I'm sure you've all read the articles that appeared on Monday that said, for the first time in 11 years, existing home prices fell. (If you didn't, you can read about it here and here.)
What struck me about these articles is the different views the so-called "experts" have. In the first article, we have this:
"This is the price correction we've been expecting," Lereah said. "With sales stabilizing, we should go back to positive price growth early next year."
In the second article, we have this:
At the end of August, there were so many unsold homes on the market that it would take seven and a half months to sell them all at the current sales pace. The association said that was the biggest backlog since April 1993.

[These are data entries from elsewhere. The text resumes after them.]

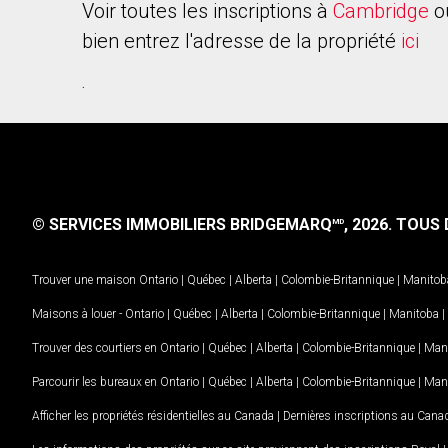
Voir toutes les inscriptions à
Cambridge
o
bien entrez l'adresse de la propriété
ici
.
© SERVICES IMMOBILIERS BRIDGEMARQ
, 2026.
TOUS D
MD
Trouver une maison
Ontario
|
Québec
|
Alberta
|
Colombie-Britannique
|
Manitob
Maisons à louer -
Ontario
|
Québec
|
Alberta
|
Colombie-Britannique
|
Manitoba
|
Trouver des courtiers en
Ontario
|
Québec
|
Alberta
|
Colombie-Britannique
|
Man
Parcourir les bureaux en
Ontario
|
Québec
|
Alberta
|
Colombie-Britannique
|
Man
Afficher les propriétés résidentielles au Canada
|
Dernières inscriptions au Cana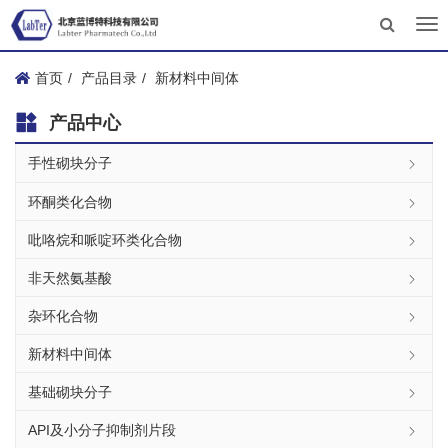
Tog
nav
首页
产品目录
新材料中间体
产品中心
手性砌块分子
环酮类化合物
吡咯烷和哌啶环类化合物
非天然氨基酸
杂环化合物
新材料中间体
基础砌块分子
API及小分子抑制剂片段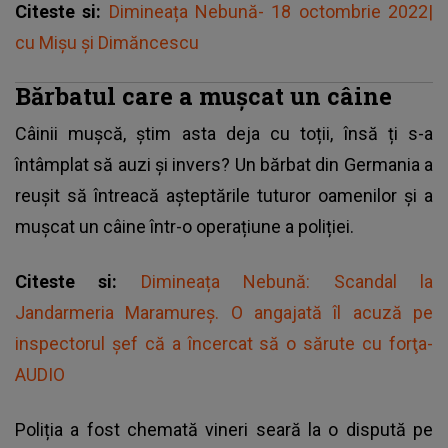
Citeste si:
Dimineața Nebună- 18 octombrie 2022|
cu Mișu și Dimăncescu
Bărbatul care a mușcat un câine
Câinii mușcă, știm asta deja cu toții, însă ți s-a
întâmplat să auzi și invers? Un bărbat din Germania a
reușit să întreacă așteptările tuturor oamenilor și a
mușcat un câine într-o operațiune a poliției.
Citeste si:
Dimineața Nebună: Scandal la
Jandarmeria Maramureş. O angajată îl acuză pe
inspectorul şef că a încercat să o sărute cu forţa-
AUDIO
Poliția a fost chemată vineri seară la o dispută pe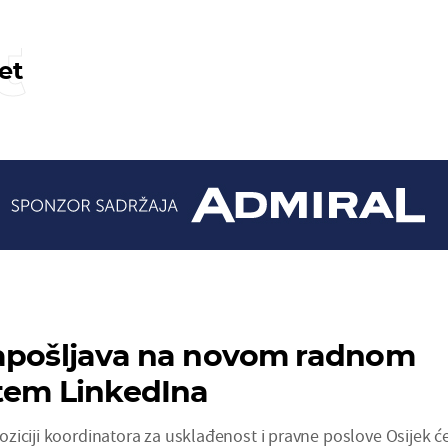
t
et
zapošljava na novom radnom
tem LinkedIna
ziciji koordinatora za usklađenost i pravne poslove Osijek ć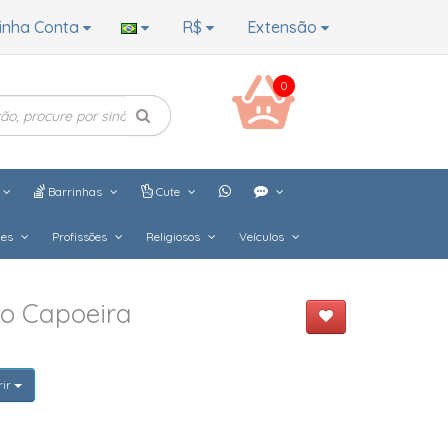
inha Conta
R$
Extensão
0
Barrinhas
Cute
hes
Profissões
Religiosos
Veículos
do Capoeira
rir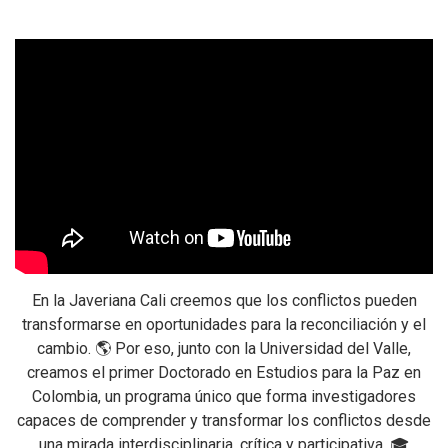
En la Javeriana Cali creemos que los conflictos pueden
transformarse en oportunidades para la reconciliación y el
cambio. 🌎 Por eso, junto con la Universidad del Valle,
creamos el primer Doctorado en Estudios para la Paz en
Colombia, un programa único que forma investigadores
capaces de comprender y transformar los conflictos desde
una mirada interdisciplinaria, crítica y participativa. 🎓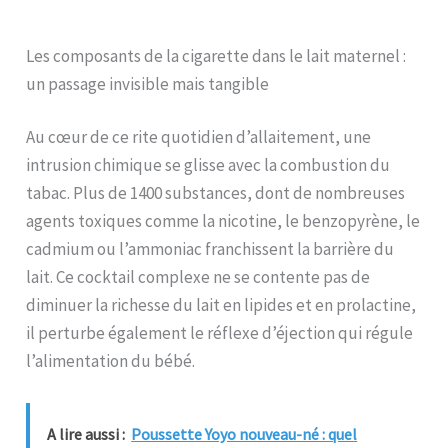
Les composants de la cigarette dans le lait maternel :
un passage invisible mais tangible
Au cœur de ce rite quotidien d’allaitement, une
intrusion chimique se glisse avec la combustion du
tabac. Plus de 1400 substances, dont de nombreuses
agents toxiques comme la nicotine, le benzopyrène, le
cadmium ou l’ammoniac franchissent la barrière du
lait. Ce cocktail complexe ne se contente pas de
diminuer la richesse du lait en lipides et en prolactine,
il perturbe également le réflexe d’éjection qui régule
l’alimentation du bébé.
A lire aussi :
Poussette Yoyo nouveau-né : quel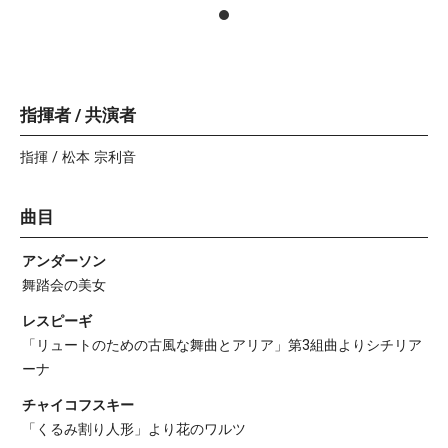
指揮者 / 共演者
指揮 / 松本 宗利音
曲目
アンダーソン
舞踏会の美女
レスピーギ
「リュートのための古風な舞曲とアリア」第3組曲よりシチリア
ーナ
チャイコフスキー
「くるみ割り人形」より花のワルツ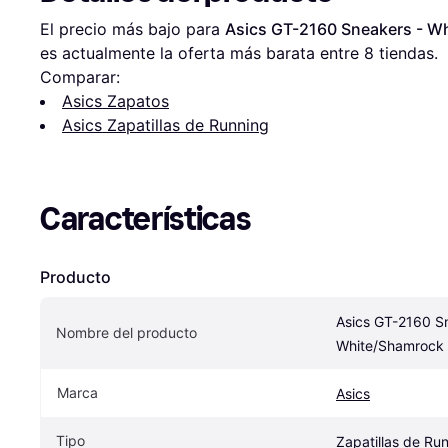
El precio más bajo para 
Asics GT-2160 Sneakers - W
es actualmente la oferta más barata entre 
8
 tiendas.
Comparar:
Asics Zapatos
Asics Zapatillas de Running
Características
Producto
Asics GT-2160 Sn
Nombre del producto
White/Shamrock
Marca
Asics
Tipo
Zapatillas de Ru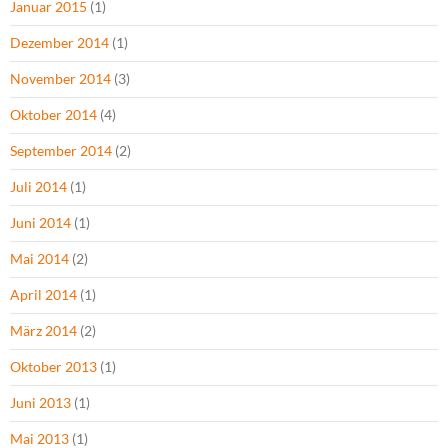
Januar 2015
(1)
Dezember 2014
(1)
November 2014
(3)
Oktober 2014
(4)
September 2014
(2)
Juli 2014
(1)
Juni 2014
(1)
Mai 2014
(2)
April 2014
(1)
März 2014
(2)
Oktober 2013
(1)
Juni 2013
(1)
Mai 2013
(1)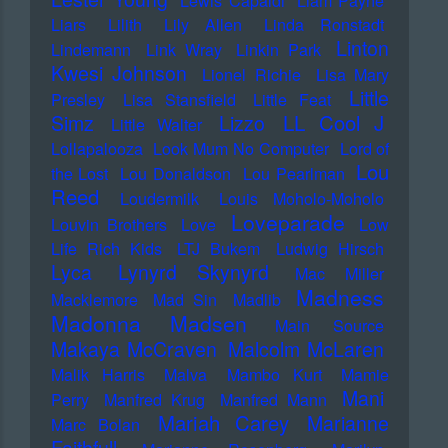
Lewis Capaldi
Liam Payne
Liars
Lilith
Lily Allen
Linda Ronstadt
Linton
Lindemann
Link Wray
Linkin Park
Kwesi Johnson
Lionel Richie
Lisa Mary
Little
Presley
Lisa Stansfield
Little Feat
LL Cool J
Simz
Lizzo
Little Walter
Lollapalooza
Look Mum No Computer
Lord of
Lou
the Lost
Lou Donaldson
Lou Pearlman
Reed
Loudermilk
Louis Moholo-Moholo
Loveparade
Louvin Brothers
Love
Low
Life Rich Kids
LTJ Bukem
Ludwig Hirsch
Lyca
Lynyrd Skynyrd
Mac Miller
Madness
Macklemore
Mad Sin
Madlib
Madonna
Madsen
Main Source
Makaya McCraven
Malcolm McLaren
Malik Harris
Malva
Mambo Kurt
Mamie
Mani
Perry
Manfred Krug
Manfred Mann
Mariah Carey
Marianne
Marc Bolan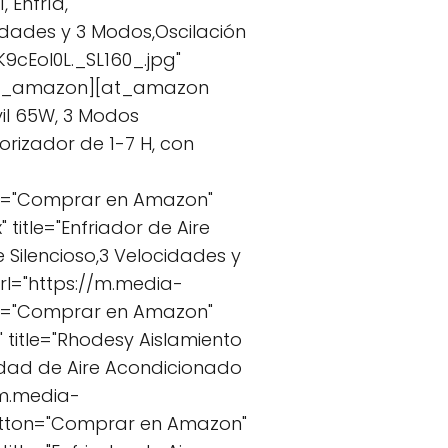
 Enfría,
cidades y 3 Modos,Oscilación
cEoI0L._SL160_.jpg"
/at_amazon][at_amazon
vil 65W, 3 Modos
orizador de 1-7 H, con
on="Comprar en Amazon"
tle="Enfriador de Aire
 Silencioso,3 Velocidades y
rl="https://m.media-
on="Comprar en Amazon"
itle="Rhodesy Aislamiento
dad de Aire Acondicionado
/m.media-
utton="Comprar en Amazon"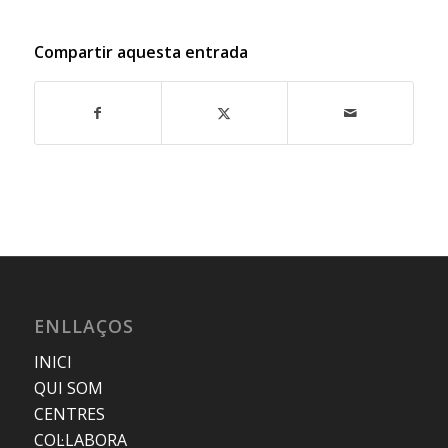
Compartir aquesta entrada
ENLLAÇOS
INICI
QUI SOM
CENTRES
COL·LABORA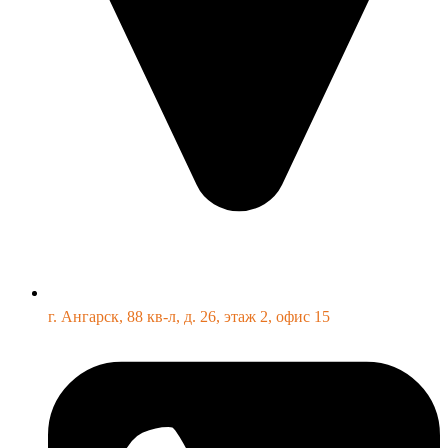
г. Ангарск, 88 кв-л, д. 26, этаж 2, офис 15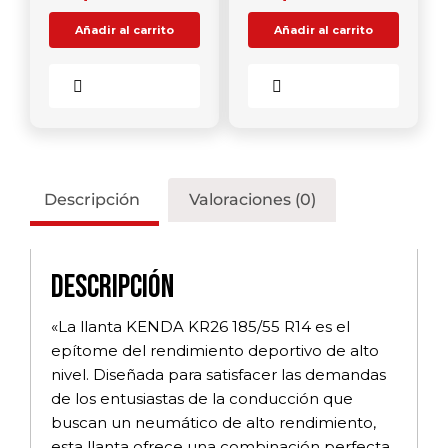
Añadir al carrito
Añadir al carrito
Comparar
Comparar
Descripción
Valoraciones (0)
Descripción
«La llanta KENDA KR26 185/55 R14 es el
epítome del rendimiento deportivo de alto
nivel. Diseñada para satisfacer las demandas
de los entusiastas de la conducción que
buscan un neumático de alto rendimiento,
esta llanta ofrece una combinación perfecta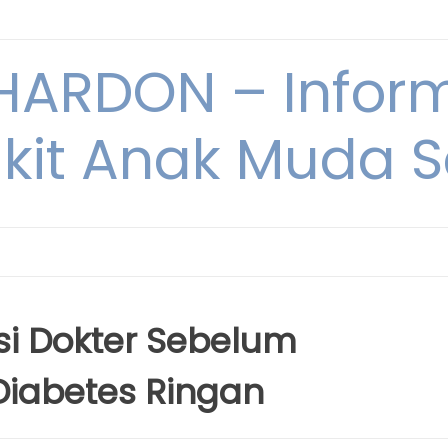
ARDON – Inform
kit Anak Muda Sa
si Dokter Sebelum
iabetes Ringan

What's even more confusing is that the two pieces of information come from basically the same source. David Lereah is the chief economist for the Realtors Association and the second quote comes from the Realtors Association itself. So if there is still seven and a half months of backlogged inventory, that means it will be at least mid-April before we're back to normal inventory levels. As any first year economics student can tell you, surplus inventory means less demand and less demand means lower prices. I think Lereah is being overly-optimitic.
And all this does not even begin to take into account the uptick of foreclosures and mortgage defaults that will be happening as variable rate mortgages start to adjust upwards, something we're already seeing the first signs of now.
I know one thing from experience: when people start prediciting a market has hit bottom, it hasn't.
So what does this mean for a real estate investor? As long as you know the basic rules of REI and stick to them, you should be ok. The most important one is that money is made when you buy a property, not when you sell. Don't buy something that is losing money and expect appreciation or tax savings to bail you out. Become more selective in your purchase criteria. It is becoming a buyer's market, so take advantage of that.